We found a higher prevalence of klassevirus in feces from children with gastroenteritis than has been found in previous studies (4,5), possibly because of the study population and different primers. Most (76.9%) klassevirus-positive children were <3 years of age, although the virus was detected in children >6 years of age. Co-infection of klassevirus with other viral agents was lower than co-infection with recently identified viruses, such as SAFV and cosavirus (1,2). These results suggest that klassevirus could be a possible cause of gastroenteritis in children; however, further studies that include asymptomatic control groups are needed to exclude the possibility of klassevirus being an innocent bystander. Recently, Li et al. (14) reported that salivirus, which has 90% nt similarity with klassevirus, might have a role in gastroenteritis. However, this virus could not be differentiated from klassevirus in the phylogenetic analyses based on 3 different regions (data not shown).

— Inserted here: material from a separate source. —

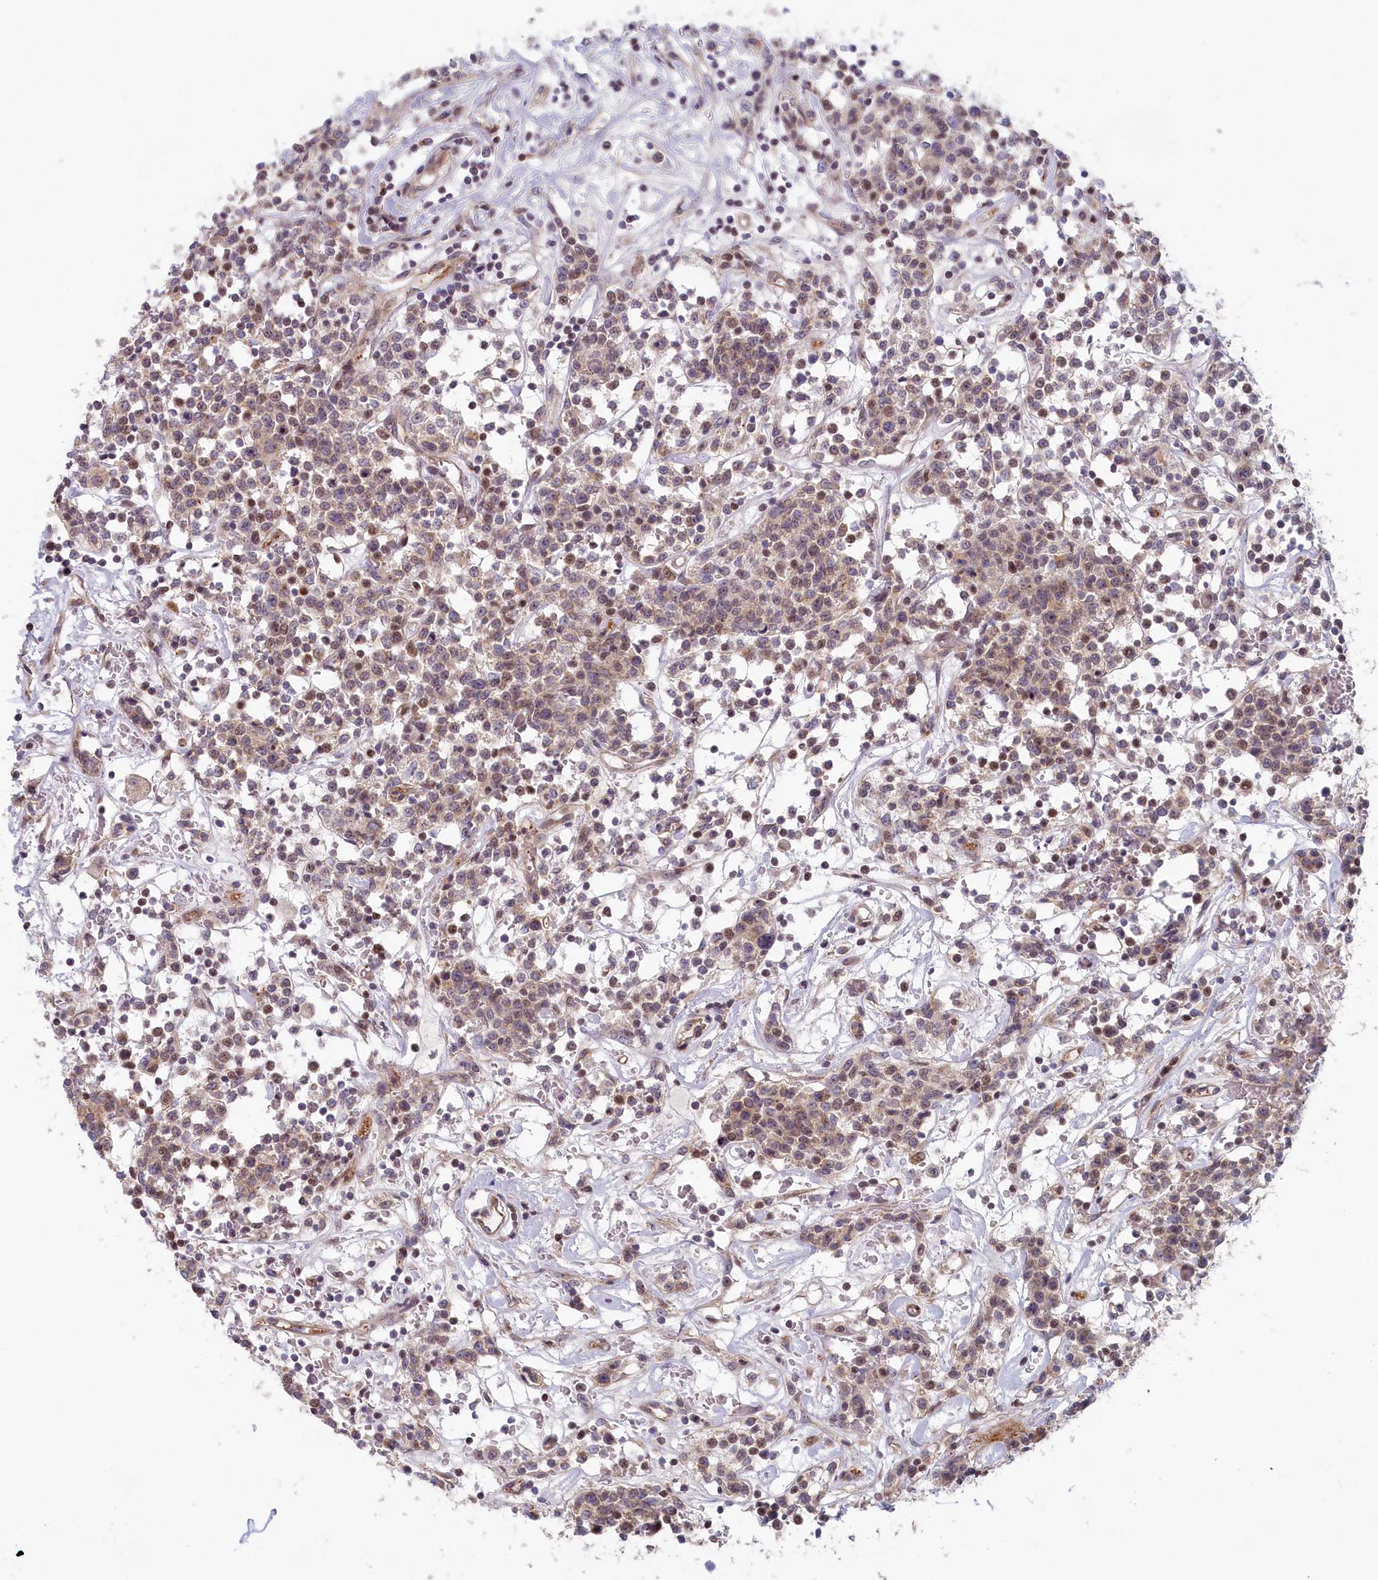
{"staining": {"intensity": "weak", "quantity": ">75%", "location": "cytoplasmic/membranous,nuclear"}, "tissue": "lymphoma", "cell_type": "Tumor cells", "image_type": "cancer", "snomed": [{"axis": "morphology", "description": "Malignant lymphoma, non-Hodgkin's type, Low grade"}, {"axis": "topography", "description": "Small intestine"}], "caption": "This micrograph demonstrates immunohistochemistry (IHC) staining of human lymphoma, with low weak cytoplasmic/membranous and nuclear expression in approximately >75% of tumor cells.", "gene": "INTS4", "patient": {"sex": "female", "age": 59}}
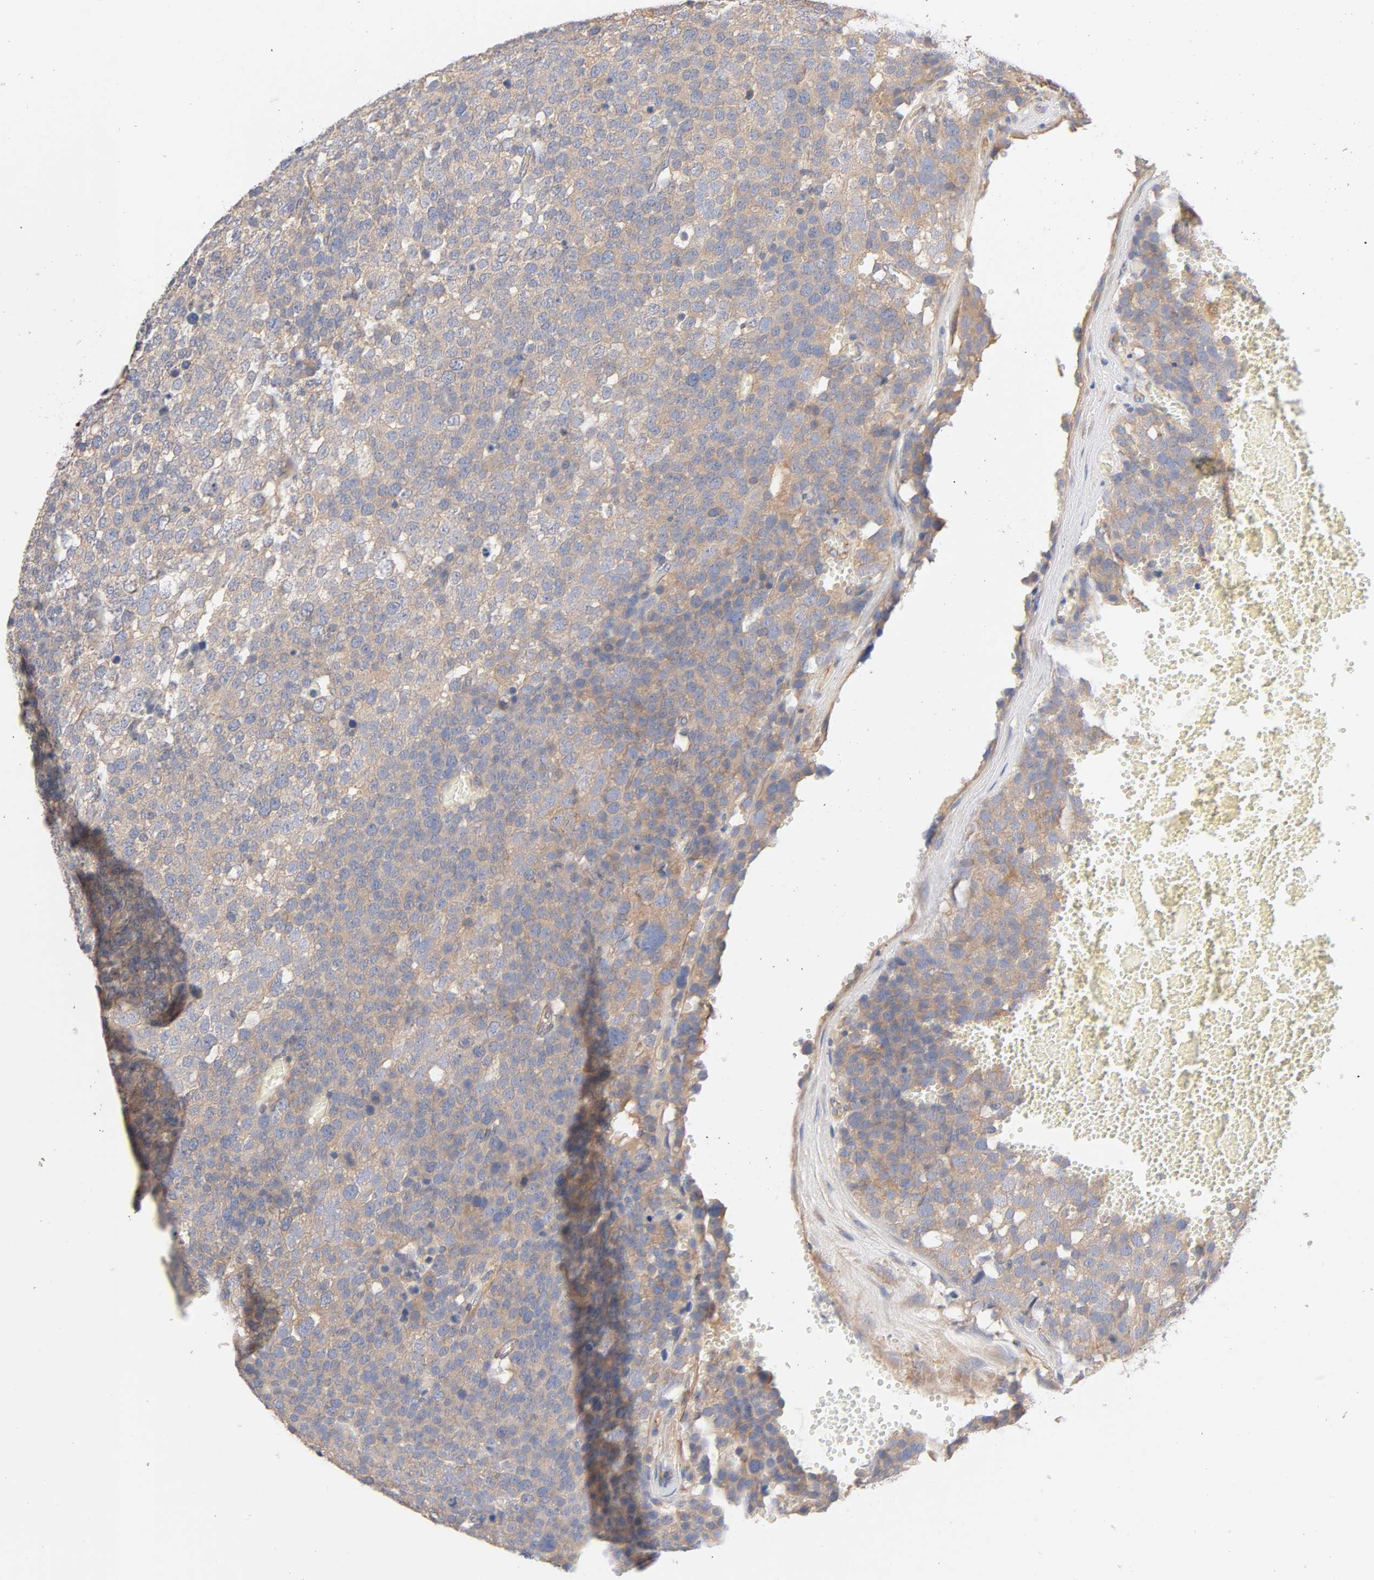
{"staining": {"intensity": "weak", "quantity": ">75%", "location": "cytoplasmic/membranous"}, "tissue": "testis cancer", "cell_type": "Tumor cells", "image_type": "cancer", "snomed": [{"axis": "morphology", "description": "Seminoma, NOS"}, {"axis": "topography", "description": "Testis"}], "caption": "Testis cancer (seminoma) stained for a protein (brown) demonstrates weak cytoplasmic/membranous positive expression in about >75% of tumor cells.", "gene": "STRN3", "patient": {"sex": "male", "age": 71}}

We did not detect klassevirus in nasopharyngeal aspirates despite respiratory symptoms in 26.9% of klassevirus-positive children. These results indicate that klassevirus might not be an etiologic agent of acute lower respiratory tract infections; additional studies are required to be conclusive. We detected SAFV in 1 patient; a recent study shows high prevalence of this virus in healthy children and in children with gastroenteritis (15), perhaps because of different assay sensitivities. In this study, the results of phylogenetic assay of the 3 different regions showed low genetic diversity of klassevirus, which suggest an outbreak by a single circulating klassevirus strain. A definite seasonality of klassevirus infection was not observed. In conclusion, we have detected klassevirus in children with gastroenteritis, which suggests a possible association between this virus and gastroenteritis.